--- START ---

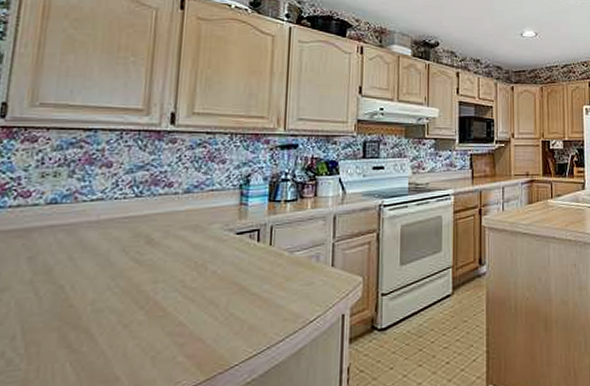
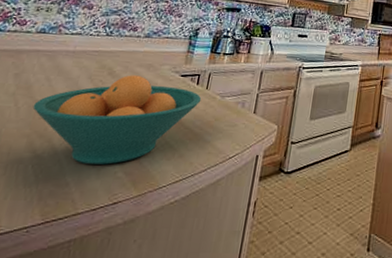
fruit bowl: none [58,240,266,352] -> present [33,75,202,165]

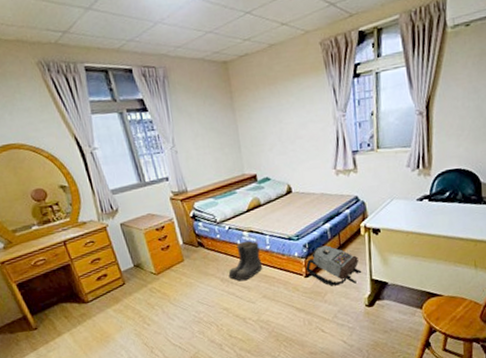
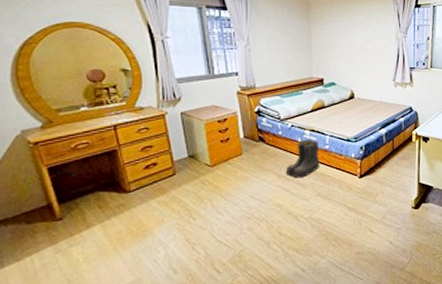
backpack: present [305,245,362,286] -> none [360,149,411,188]

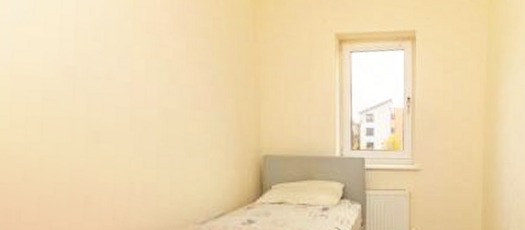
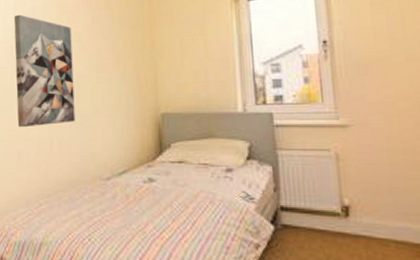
wall art: none [76,25,164,168] -> present [14,14,75,128]

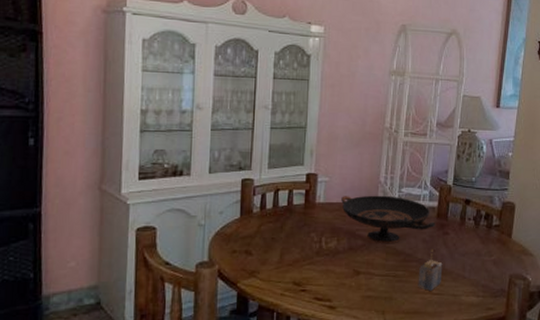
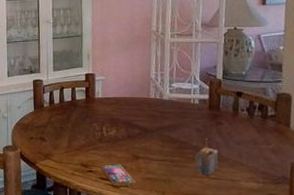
smartphone: none [316,281,354,308] -> present [101,164,135,187]
decorative bowl: present [341,195,435,243] -> none [117,90,208,132]

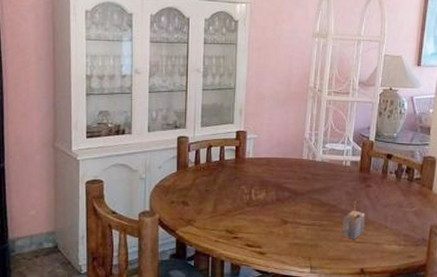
smartphone: present [101,164,135,187] -> none [247,229,282,253]

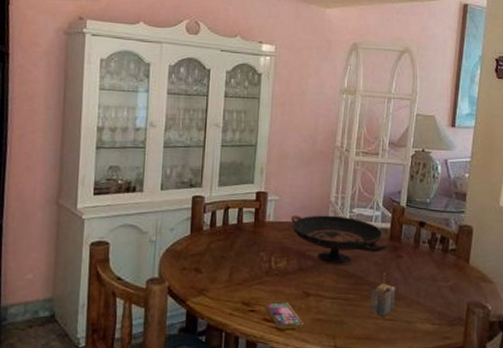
smartphone: none [247,229,282,253] -> present [265,302,304,330]
decorative bowl: none [269,150,358,195] -> present [291,215,388,265]

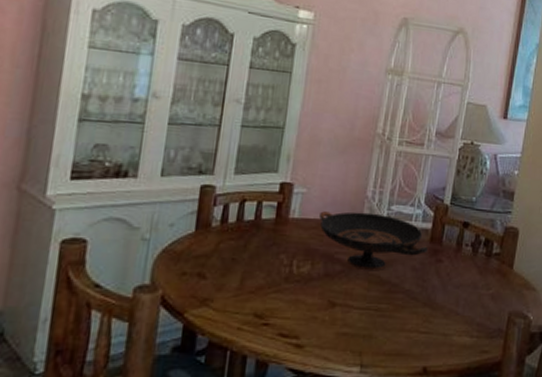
smartphone: present [265,302,304,330] -> none [282,313,326,346]
architectural model: present [370,272,396,316] -> none [403,278,434,329]

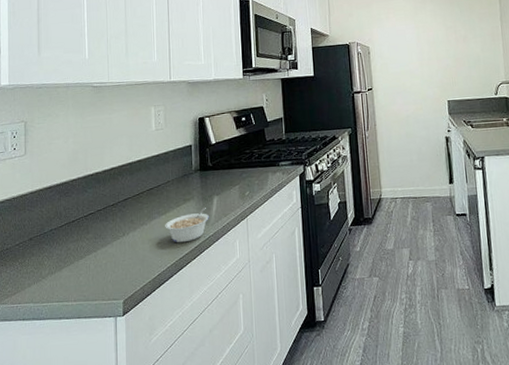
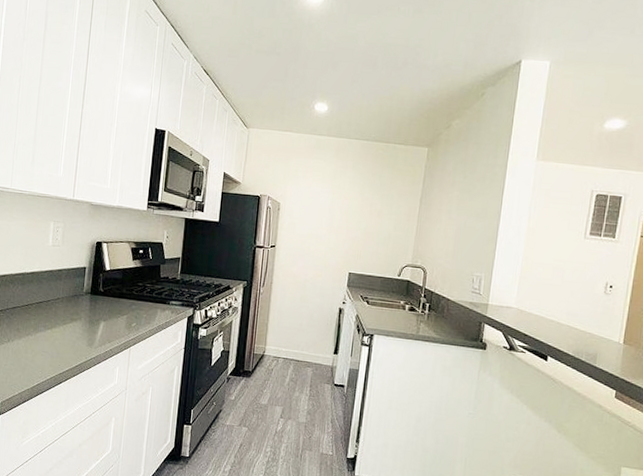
legume: present [165,206,210,243] -> none [49,329,94,360]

--- END ---

Work instruction:
Wherever a line contains the string "decorative", copy that line from the data.

Written response:
decorative bowl: present [341,195,435,243] -> none [117,90,208,132]
decorative bowl: none [269,150,358,195] -> present [291,215,388,265]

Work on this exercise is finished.